Splunk
posted 2 months ago
Splunk is dedicated to building a safer and more resilient digital world, and as a Site Reliability Engineer in the TechOps team, you will play a crucial role in maintaining and enhancing our cloud infrastructure. This position is designed for early-career professionals who are eager to contribute to the next generation of our large-scale Cloud offering. You will be part of a team that is responsible for monitoring and resolving issues that affect the availability and performance of Splunk for our cloud customers, ensuring a seamless experience for users. In this role, you will work with various cloud providers and support the infrastructure that powers Splunk's cloud services. Your responsibilities will include providing technical support for the Splunk Cloud fleet, performing impact assessments, documenting issues and remediation steps, and leading support cases. You will also communicate effectively with TechOps engineers and business partners, assist colleagues with complex tasks, and represent the TechOps team in meetings to recommend new procedures and processes.
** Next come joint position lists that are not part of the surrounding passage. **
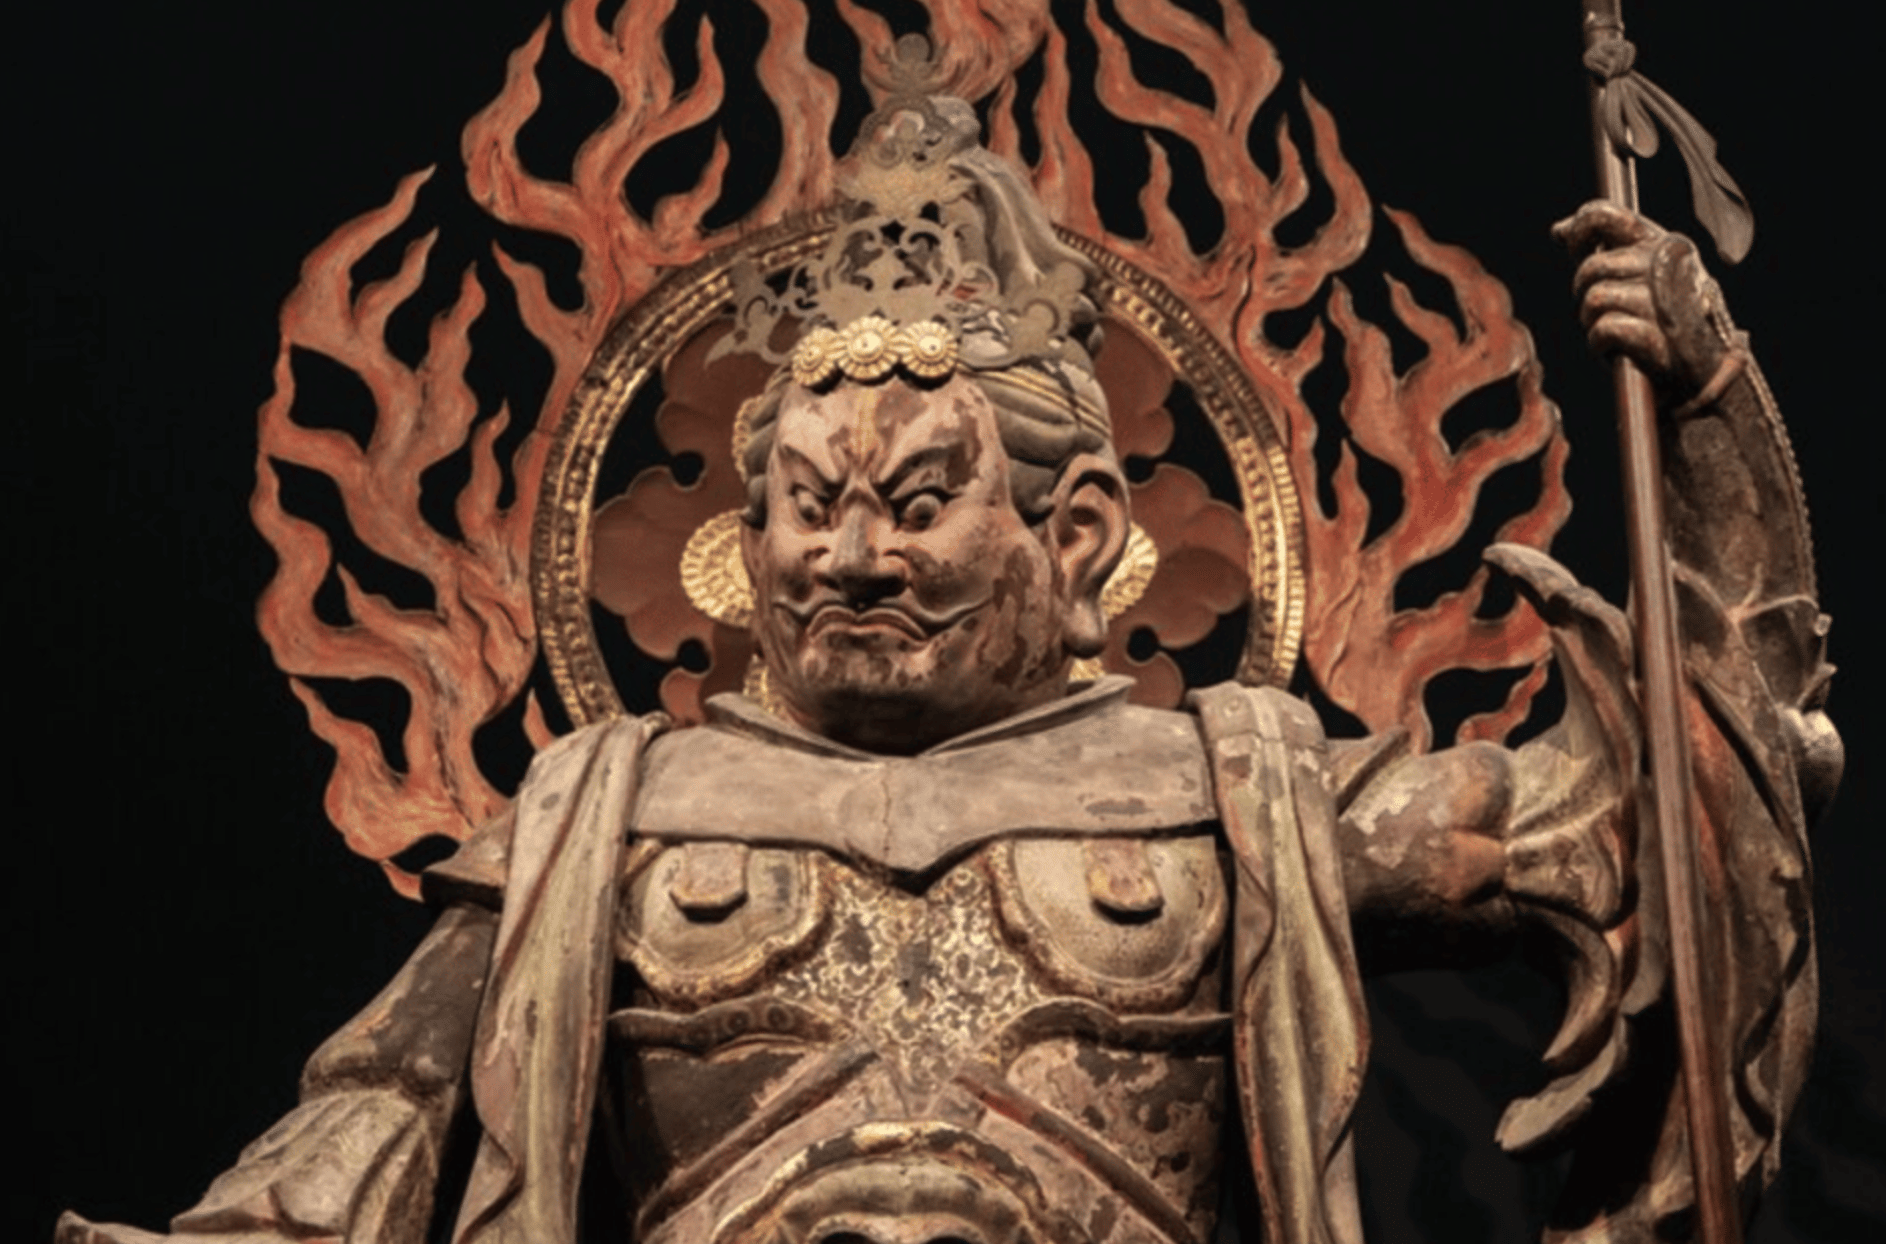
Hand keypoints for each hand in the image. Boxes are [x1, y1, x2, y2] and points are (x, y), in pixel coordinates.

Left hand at [1553, 201, 1734, 402]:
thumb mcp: (1644, 270)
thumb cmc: (1667, 315)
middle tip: (1608, 310)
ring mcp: (1663, 299)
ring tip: (1618, 330)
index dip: (1579, 231)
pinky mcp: (1657, 335)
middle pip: (1591, 267)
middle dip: (1587, 292)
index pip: (1606, 216)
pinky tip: (1618, 349)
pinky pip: (1603, 329)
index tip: (1575, 249)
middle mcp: (1667, 264)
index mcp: (1666, 243)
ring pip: (1594, 299)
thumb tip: (1559, 230)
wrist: (1706, 367)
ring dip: (1594, 322)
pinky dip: (1601, 343)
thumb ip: (1606, 245)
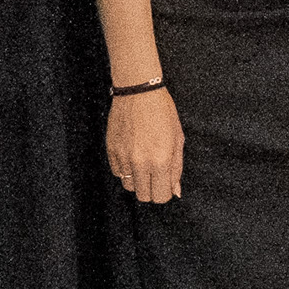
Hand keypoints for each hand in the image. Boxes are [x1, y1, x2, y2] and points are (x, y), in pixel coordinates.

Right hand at [110, 85, 185, 203]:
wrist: (138, 91)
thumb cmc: (163, 112)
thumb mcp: (177, 139)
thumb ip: (176, 169)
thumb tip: (175, 191)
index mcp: (161, 160)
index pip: (160, 197)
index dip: (165, 192)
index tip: (165, 183)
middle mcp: (140, 162)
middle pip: (143, 196)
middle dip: (151, 188)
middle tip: (155, 173)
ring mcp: (123, 157)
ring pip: (128, 186)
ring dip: (137, 180)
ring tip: (143, 162)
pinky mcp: (111, 150)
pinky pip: (117, 173)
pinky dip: (125, 169)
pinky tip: (132, 154)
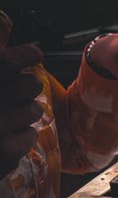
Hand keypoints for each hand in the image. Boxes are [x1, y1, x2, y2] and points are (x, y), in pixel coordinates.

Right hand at [0, 44, 43, 178]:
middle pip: (31, 85)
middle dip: (26, 89)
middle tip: (9, 97)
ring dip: (22, 115)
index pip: (6, 62)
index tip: (34, 53)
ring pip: (34, 111)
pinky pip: (30, 136)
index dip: (25, 55)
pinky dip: (19, 140)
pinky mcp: (4, 151)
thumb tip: (19, 46)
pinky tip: (0, 142)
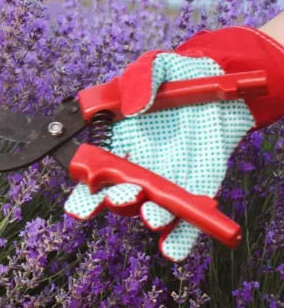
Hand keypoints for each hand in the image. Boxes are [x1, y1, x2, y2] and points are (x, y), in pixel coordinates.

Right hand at [64, 26, 283, 260]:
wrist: (226, 85)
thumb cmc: (182, 74)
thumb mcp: (157, 64)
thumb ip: (140, 79)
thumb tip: (132, 107)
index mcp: (118, 137)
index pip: (94, 164)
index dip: (85, 179)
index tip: (85, 184)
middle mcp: (137, 164)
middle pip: (117, 192)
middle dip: (114, 199)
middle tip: (122, 196)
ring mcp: (167, 179)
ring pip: (151, 207)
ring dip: (150, 216)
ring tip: (153, 217)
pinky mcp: (197, 190)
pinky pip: (186, 220)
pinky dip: (180, 238)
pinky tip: (173, 247)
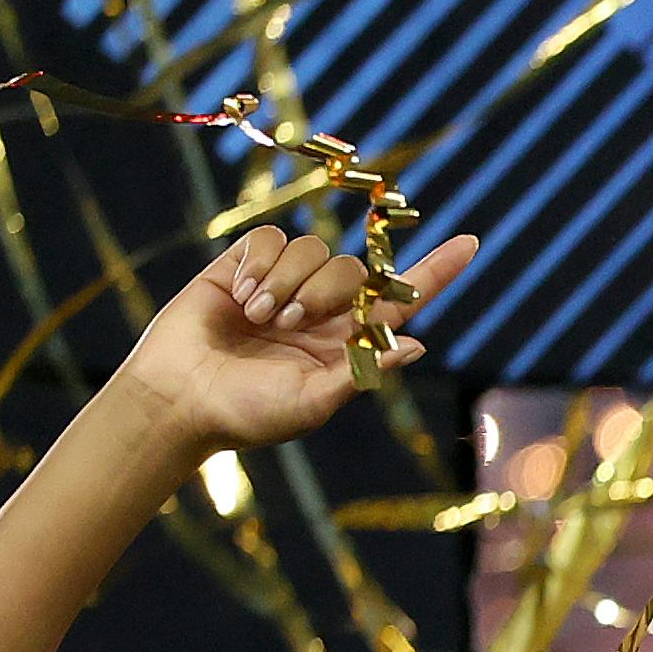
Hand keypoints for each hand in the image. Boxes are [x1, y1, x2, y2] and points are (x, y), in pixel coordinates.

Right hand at [118, 224, 479, 455]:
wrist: (180, 399)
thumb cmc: (246, 413)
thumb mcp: (313, 401)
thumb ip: (364, 371)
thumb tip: (418, 345)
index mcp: (347, 341)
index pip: (400, 299)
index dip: (436, 271)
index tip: (472, 243)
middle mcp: (320, 309)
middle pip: (352, 269)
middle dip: (324, 292)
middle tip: (288, 324)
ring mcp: (282, 284)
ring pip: (313, 248)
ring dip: (286, 282)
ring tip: (256, 317)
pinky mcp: (242, 266)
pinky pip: (270, 238)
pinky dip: (258, 264)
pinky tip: (239, 295)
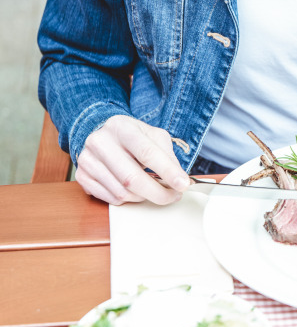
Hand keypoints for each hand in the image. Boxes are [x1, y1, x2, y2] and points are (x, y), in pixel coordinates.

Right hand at [75, 115, 190, 205]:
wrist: (100, 132)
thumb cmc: (131, 136)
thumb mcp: (152, 135)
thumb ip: (167, 155)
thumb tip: (180, 180)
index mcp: (121, 128)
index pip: (147, 153)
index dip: (167, 171)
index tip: (183, 185)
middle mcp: (100, 142)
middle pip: (132, 179)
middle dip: (158, 193)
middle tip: (173, 196)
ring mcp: (88, 160)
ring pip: (122, 192)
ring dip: (144, 197)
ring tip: (153, 190)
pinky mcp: (82, 176)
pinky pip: (111, 199)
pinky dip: (128, 199)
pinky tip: (134, 190)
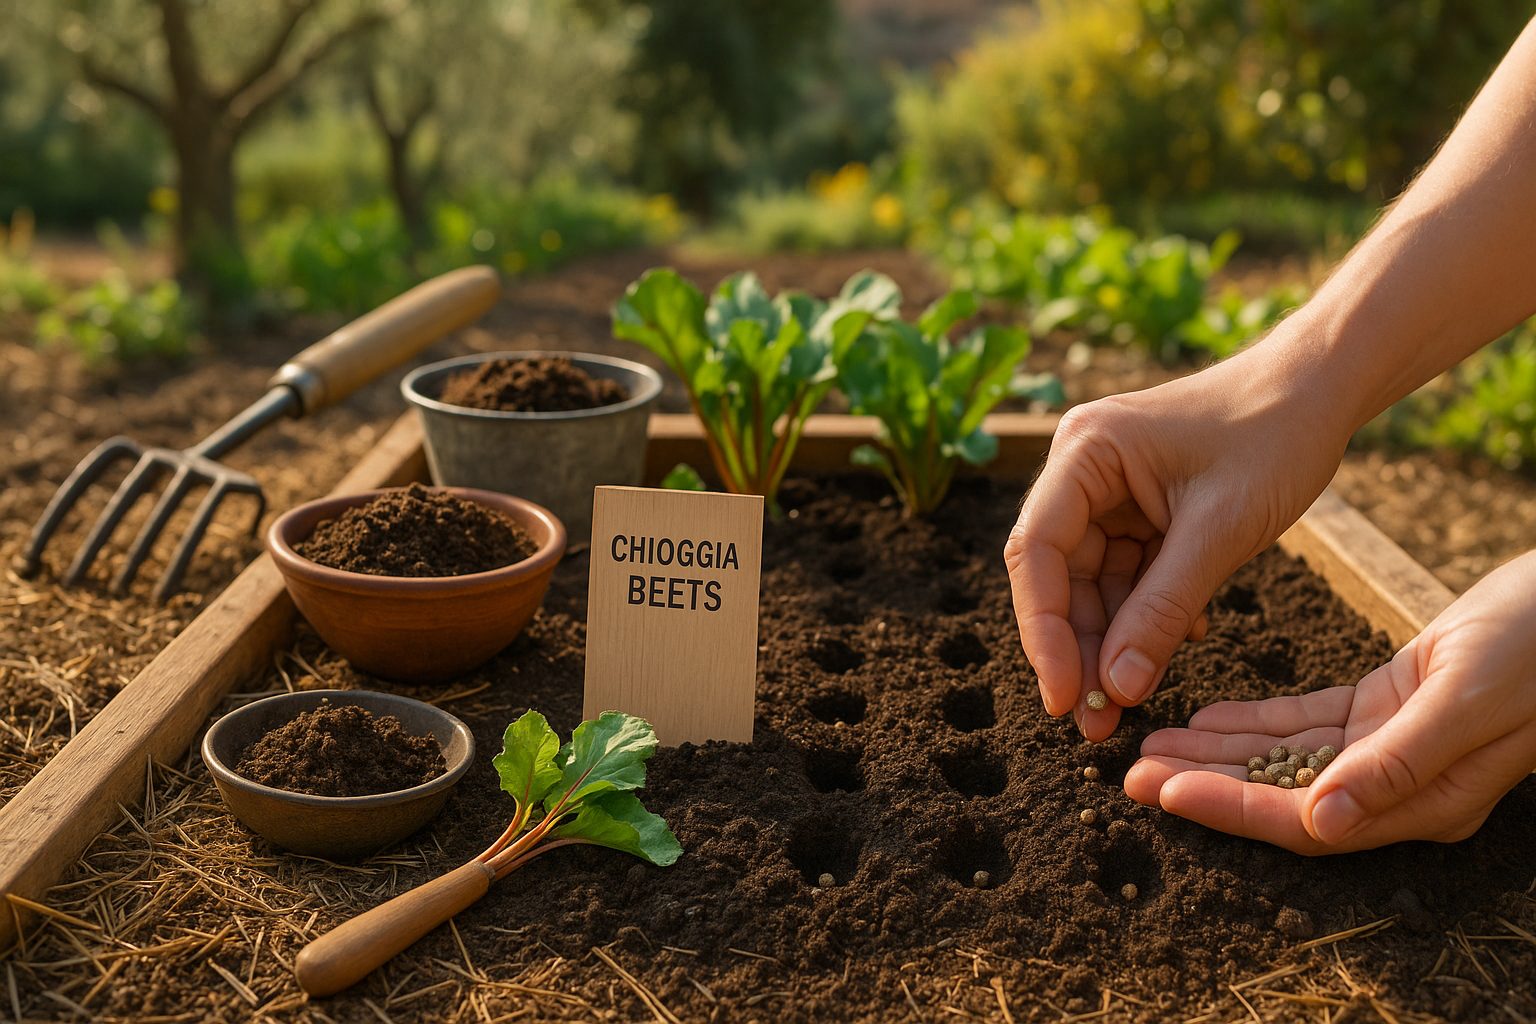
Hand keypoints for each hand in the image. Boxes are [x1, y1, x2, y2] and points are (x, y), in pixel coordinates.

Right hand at [1004, 340, 1351, 739]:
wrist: (1322, 390)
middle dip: (1077, 648)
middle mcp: (1081, 470)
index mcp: (1084, 453)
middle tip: (1092, 720)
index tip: (1063, 695)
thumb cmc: (1275, 435)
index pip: (1039, 552)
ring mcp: (1109, 492)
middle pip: (1059, 575)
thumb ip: (1162, 609)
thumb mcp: (1220, 531)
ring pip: (1092, 584)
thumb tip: (1117, 687)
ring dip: (1111, 644)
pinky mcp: (1140, 511)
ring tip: (1125, 705)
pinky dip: (1146, 618)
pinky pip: (1128, 577)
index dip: (1044, 630)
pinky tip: (1172, 650)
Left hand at [1127, 551, 1535, 852]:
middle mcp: (1401, 785)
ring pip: (1285, 758)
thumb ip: (1397, 763)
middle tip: (1131, 775)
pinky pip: (1307, 722)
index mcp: (1425, 801)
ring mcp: (1392, 746)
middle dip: (1205, 786)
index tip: (1164, 791)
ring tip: (1151, 744)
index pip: (1306, 822)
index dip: (1230, 808)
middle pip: (1282, 797)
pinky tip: (1205, 716)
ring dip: (1217, 752)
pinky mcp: (1387, 705)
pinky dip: (1256, 720)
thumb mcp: (1468, 698)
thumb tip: (1320, 822)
The position requires a commitment to quality customer experience and the ability to work flexible hours, including nights and weekends. You will be expected to lead by example and drive the core values of the company while ensuring that normal service operations are restored quickly during escalated incidents. This is a fully remote position, and candidates must be U.S. citizens working on U.S. soil to be considered. As a Site Reliability Engineer, you will be expected to have a passion for large complex systems and a desire to automate processes across thousands of machines. You will leverage data to make informed decisions and strive to identify issues before they impact customers.